A few years ago, “25 random facts” had its predecessor in the form of email forwards from obnoxious co-workers, well-meaning relatives, and spam services. There were a ton of these chains (invariably with one of these things: @-}–), complete with anecdotes: a guy who hadn’t passed it along was hit by a car the next day, a girl who did found her true love soon thereafter. For most of us, these emails were quickly discarded and forgotten, soon to lie in a cyberheap alongside notices for penis enlargements and Nigerian investments. Sure, some people thought it was cute to pass them along, but they were quickly isolated and ostracized, then forcibly removed from society. They were not missed.

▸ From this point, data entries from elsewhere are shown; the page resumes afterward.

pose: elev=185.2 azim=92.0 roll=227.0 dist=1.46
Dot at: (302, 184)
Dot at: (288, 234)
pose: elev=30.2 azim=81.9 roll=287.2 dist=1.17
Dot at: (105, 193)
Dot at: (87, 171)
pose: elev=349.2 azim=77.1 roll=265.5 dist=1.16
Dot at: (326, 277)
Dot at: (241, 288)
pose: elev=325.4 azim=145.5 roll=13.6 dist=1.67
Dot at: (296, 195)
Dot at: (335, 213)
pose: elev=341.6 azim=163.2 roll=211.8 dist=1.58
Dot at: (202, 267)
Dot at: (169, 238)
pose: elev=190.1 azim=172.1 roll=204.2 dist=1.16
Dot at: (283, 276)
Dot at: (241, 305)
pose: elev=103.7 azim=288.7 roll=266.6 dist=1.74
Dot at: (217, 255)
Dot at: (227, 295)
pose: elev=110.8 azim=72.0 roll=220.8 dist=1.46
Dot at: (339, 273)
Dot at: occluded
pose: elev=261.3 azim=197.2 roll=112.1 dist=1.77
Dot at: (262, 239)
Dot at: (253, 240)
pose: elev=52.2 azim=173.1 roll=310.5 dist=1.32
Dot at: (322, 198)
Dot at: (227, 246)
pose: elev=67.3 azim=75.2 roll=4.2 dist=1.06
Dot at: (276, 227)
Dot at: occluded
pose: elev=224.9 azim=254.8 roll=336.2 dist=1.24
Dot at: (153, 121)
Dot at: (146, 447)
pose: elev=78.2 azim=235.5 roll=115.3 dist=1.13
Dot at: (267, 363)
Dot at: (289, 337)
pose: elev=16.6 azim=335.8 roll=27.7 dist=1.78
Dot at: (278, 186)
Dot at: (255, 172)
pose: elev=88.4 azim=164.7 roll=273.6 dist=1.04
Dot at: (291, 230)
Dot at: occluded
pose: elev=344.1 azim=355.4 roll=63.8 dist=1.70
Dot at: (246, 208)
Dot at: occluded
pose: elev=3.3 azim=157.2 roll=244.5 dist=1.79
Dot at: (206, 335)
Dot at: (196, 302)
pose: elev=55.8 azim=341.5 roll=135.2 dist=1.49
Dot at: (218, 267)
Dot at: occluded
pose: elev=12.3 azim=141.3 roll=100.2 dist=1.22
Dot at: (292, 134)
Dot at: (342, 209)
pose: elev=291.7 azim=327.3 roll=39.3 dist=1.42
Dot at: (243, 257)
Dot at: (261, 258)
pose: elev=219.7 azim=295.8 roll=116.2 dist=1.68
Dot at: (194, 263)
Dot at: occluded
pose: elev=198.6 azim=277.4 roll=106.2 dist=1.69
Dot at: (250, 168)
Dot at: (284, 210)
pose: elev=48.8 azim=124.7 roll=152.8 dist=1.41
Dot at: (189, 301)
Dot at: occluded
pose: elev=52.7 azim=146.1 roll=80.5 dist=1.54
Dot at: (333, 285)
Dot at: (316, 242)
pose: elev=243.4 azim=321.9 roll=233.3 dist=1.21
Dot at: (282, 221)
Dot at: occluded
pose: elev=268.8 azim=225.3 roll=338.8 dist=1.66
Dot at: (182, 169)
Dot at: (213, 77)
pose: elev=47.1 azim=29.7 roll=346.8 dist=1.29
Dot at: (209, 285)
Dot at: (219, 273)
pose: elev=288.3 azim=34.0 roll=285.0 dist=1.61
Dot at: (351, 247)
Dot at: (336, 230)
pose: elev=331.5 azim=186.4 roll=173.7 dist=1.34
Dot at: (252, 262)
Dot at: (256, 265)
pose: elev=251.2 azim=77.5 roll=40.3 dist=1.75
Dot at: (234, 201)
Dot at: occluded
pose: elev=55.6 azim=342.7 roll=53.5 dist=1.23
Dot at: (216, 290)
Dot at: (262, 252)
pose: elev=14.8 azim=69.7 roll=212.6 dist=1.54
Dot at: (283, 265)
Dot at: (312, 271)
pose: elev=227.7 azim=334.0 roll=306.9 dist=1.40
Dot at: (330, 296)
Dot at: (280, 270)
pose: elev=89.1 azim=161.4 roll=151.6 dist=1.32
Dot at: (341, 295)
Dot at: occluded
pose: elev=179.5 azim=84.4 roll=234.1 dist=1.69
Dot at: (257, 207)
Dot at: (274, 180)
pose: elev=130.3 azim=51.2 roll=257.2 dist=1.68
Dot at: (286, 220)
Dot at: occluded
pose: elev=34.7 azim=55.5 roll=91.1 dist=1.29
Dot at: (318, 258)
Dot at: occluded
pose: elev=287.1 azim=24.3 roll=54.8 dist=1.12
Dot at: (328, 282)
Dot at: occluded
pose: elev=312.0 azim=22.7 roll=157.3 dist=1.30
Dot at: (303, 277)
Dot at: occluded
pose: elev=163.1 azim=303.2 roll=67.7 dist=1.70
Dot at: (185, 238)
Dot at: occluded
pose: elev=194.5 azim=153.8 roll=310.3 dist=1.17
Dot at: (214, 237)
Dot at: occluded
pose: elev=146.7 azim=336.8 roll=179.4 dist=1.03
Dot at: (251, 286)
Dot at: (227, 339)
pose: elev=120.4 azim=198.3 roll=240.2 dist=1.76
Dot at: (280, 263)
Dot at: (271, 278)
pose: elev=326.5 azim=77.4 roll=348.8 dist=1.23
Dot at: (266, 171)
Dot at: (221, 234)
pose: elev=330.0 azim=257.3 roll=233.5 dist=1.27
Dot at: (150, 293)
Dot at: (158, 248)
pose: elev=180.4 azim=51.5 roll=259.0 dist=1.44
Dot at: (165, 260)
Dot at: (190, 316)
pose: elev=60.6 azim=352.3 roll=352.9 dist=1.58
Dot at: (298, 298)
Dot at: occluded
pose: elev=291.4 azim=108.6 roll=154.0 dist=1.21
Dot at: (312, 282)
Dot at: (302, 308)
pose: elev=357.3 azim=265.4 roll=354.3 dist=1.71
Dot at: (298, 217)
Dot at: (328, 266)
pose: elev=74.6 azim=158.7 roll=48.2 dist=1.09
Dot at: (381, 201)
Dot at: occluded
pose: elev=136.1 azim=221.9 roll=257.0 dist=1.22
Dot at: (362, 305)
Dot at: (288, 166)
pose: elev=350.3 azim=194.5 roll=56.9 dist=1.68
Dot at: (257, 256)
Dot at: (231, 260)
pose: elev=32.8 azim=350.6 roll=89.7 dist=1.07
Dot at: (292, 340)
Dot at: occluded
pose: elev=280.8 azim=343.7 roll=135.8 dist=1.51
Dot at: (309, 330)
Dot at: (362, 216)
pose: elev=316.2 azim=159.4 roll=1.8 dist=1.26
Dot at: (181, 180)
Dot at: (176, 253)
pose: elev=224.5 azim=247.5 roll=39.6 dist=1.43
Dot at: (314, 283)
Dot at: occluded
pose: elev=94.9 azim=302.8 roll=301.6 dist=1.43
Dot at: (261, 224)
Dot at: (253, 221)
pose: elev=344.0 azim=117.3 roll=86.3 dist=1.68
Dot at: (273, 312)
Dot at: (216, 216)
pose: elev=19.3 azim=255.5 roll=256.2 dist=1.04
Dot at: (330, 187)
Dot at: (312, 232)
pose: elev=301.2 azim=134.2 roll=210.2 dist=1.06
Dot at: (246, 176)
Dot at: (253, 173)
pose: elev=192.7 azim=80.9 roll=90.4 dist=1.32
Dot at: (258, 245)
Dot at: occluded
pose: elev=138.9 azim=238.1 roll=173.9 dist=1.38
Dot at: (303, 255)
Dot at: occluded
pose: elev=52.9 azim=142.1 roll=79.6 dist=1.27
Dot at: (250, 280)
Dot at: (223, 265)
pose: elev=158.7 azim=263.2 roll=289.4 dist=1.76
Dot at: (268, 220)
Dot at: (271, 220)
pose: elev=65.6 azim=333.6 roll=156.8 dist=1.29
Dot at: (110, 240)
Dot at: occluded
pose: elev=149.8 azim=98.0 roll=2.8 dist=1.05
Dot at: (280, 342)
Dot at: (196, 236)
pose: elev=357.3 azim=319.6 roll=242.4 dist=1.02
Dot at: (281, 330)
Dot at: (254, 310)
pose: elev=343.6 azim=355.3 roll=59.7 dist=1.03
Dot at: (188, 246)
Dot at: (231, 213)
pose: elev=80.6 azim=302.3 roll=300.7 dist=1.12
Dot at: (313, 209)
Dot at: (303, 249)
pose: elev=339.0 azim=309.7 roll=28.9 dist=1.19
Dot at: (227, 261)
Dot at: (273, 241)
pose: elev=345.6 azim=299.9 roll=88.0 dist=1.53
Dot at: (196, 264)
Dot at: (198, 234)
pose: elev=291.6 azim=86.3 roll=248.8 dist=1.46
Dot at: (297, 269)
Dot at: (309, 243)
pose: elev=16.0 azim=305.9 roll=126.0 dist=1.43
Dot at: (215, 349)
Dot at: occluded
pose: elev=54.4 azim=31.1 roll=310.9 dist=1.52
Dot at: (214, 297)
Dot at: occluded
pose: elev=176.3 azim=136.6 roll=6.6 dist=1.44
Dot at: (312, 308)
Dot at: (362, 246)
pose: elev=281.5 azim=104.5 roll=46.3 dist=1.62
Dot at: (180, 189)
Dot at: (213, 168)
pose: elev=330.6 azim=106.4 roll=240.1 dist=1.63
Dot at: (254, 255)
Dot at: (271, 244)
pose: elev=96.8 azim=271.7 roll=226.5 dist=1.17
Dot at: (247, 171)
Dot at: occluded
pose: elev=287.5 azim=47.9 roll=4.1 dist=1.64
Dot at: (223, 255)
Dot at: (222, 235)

The AIM phenomenon began when I was back in high school. Xanga swept the world – or the Asian-covered parts of it – when I started college (not coincidentally, that was the genesis for this very page). Friendster was big for a while, Myspace took it up a notch. But what Facebook is doing is totally unprecedented, and perhaps it is in these “25 random facts” forwards that the power of the site has revealed itself. Not only has it made those aforementioned chain emails acceptable, but Facebook has astoundingly inspired sincere (and interesting and commendable, to be sure) efforts from a significant number of individuals on that front.
I, of course, do not claim to be above Facebook. In fact, those of you on Facebook will see this as one of my imported notes. And once in a while, I will upload pictures to my albums, or post links to videos and websites (that no one will respond to, or comment on). It is a cute tool, one that allows you to keep in touch, kill some time, and cyberstalk. All of this is encouraged by the website. After all, there’s a newsreader that tells you when one of your ‘friends’ comments on other people’s profiles, or show up tagged in other people’s albums – none of which have anything to do with you, or their relationship to you. It’s like an amplified Six Degrees of Kevin Bacon, only with a lot less shitty movies and no Kyra Sedgwick.
But I must profess that I do not truly understand the Facebook phenomenon. I cannot fathom how people have 800 friends. I don’t think I could name 800 people… that have ever existed (I’d taper out after Martin Luther at #604 and Martin Luther King, Jr. at #605). I don’t want people I barely know or barely remember to know my life. Of course, I realize the irony here. But I feel there is a striking discrepancy in the nature of content, in the level of private material, made available on a normal blog – including this one – versus that on a normal Facebook page. You don’t see when I “feel angry,” or when I “go to the store,” and you definitely don’t see pictures of me doing whatever it is I do.
Furthermore, even my Facebook page is somewhat controlled. I do not have a wall activated. I minimize the activity broadcast to my friends… with the whoring out of this blog not only a notable exception, but arguably the primary reason for my Facebook’s existence. I have deleted friends: people from high school who were decidedly not friends, or even acquaintances (immediate rejection is unfair, so I wait to ensure there is no effort at contact, then check their friend numbers to confirm that I am there solely because I existed somewhere in the outskirts of the vicinity of their world once upon a time). You will never read a 25 random facts about me that isn’t laden with sarcasm and falsities. And my relationship status will never be announced. But I realize I am in the minority.
It’ll be interesting to see how Facebook evolves. What is the line between keeping in touch and attention whoring? What is the breaking point where the private information revealed becomes overbearing and overwhelming? I don’t expect to communicate with all of my Facebook friends regularly (and it’ll be interesting to see if they are discarded in the future, a la my high school strangers), but I do wonder: if there is any reticence, any hesitation on my part to comment on stuff that they post; if there is awkwardness on your part when I do, then why did we add each other? And what the hell is the purpose of this thing?